In one embodiment, a control unit 96 may be provided to control operations of various components in the system 50, thereby fully or partially automating the functionality of the imaging system 50. In one embodiment, various optical and spectral data (e.g., fluorescence emission data) collected using the system 50 were processed using the ChemImage Xpert™ software, which was also used to perform other data processing functionalities (e.g., principal component analysis of spectral data, generation of a false-colored image, etc.). In another embodiment, a programmable processor 98 (e.g., a central processing unit (CPU), a microprocessor, etc.) may be provided as part of the control unit 96. The processor 98 may be configured to execute software instructions (including, for example, the ChemImage Xpert™ software) to automate performance of various data processing tasks discussed hereinbefore (e.g., PCA of spectral data, generation of hyperspectral fluorescence images from emission-collected photons, generation of false-colored images to depict distribution of cellular components in tissues, etc.). In an alternative embodiment, a display unit (e.g., a computer monitor, a liquid crystal display, a visual display unit, etc.) (not shown) also may be provided to operate as part of or in conjunction with the system 50 in FIG. 6. The display unit may be used to visually depict various spectral images, spectral plots, false-colored images, chemical images, or other data that may be of use to a medical professional investigating the sample 52 using the system 50 and its operative software. It is noted, however, that other chemical imaging systems and software may be suitably used to carry out the teachings of the present disclosure.

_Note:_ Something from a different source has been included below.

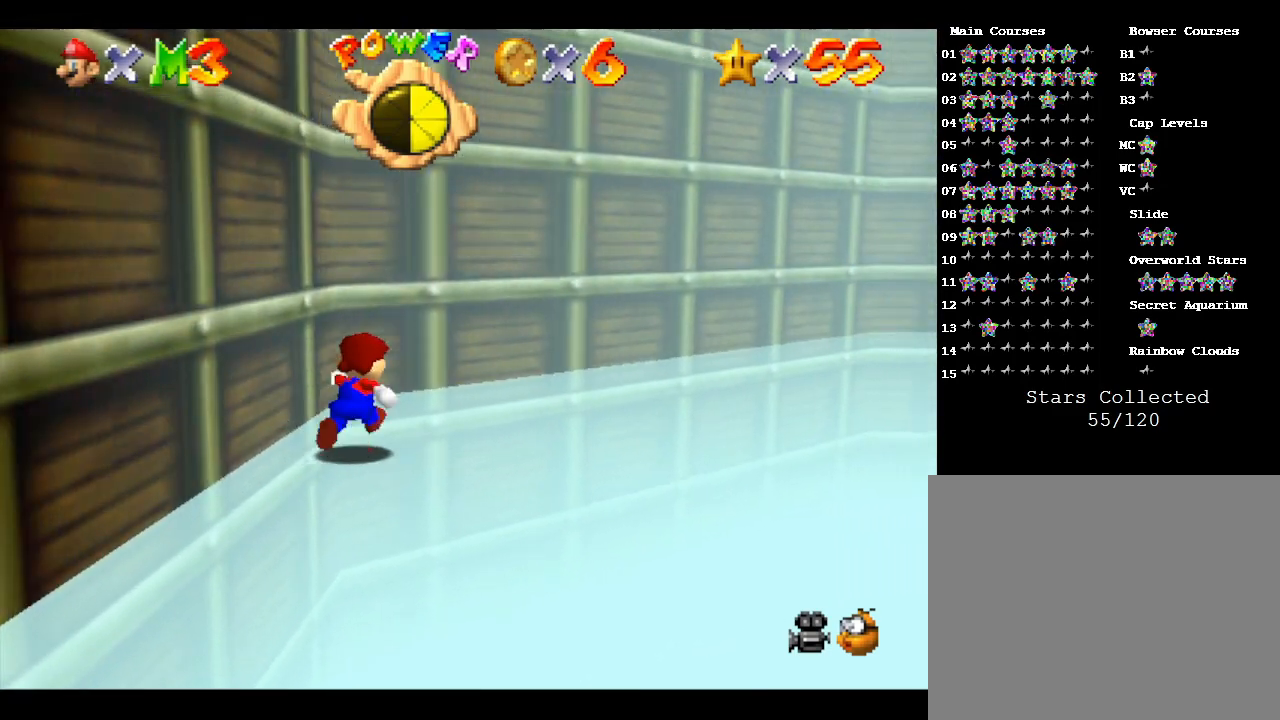
{"buttons": [], "left_stick": "up-right", "events": []}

In an alternative embodiment, a sample requiring analysis of its disease status may be sent to a remote laboratory, which may analyze the sample using a hyperspectral chemical imaging system (e.g., a system similar to the system 50 in FIG. 6) and may electronically provide results of its disease status (e.g., a false-colored image of the distribution of diseased portions within the sample) to the requester of such services via a data communication network (e.g., the Internet). Thus, a commercial, Internet-based (or other wireline or wireless data communication network-based) sample analysis and testing service may be provided using various teachings of the present disclosure.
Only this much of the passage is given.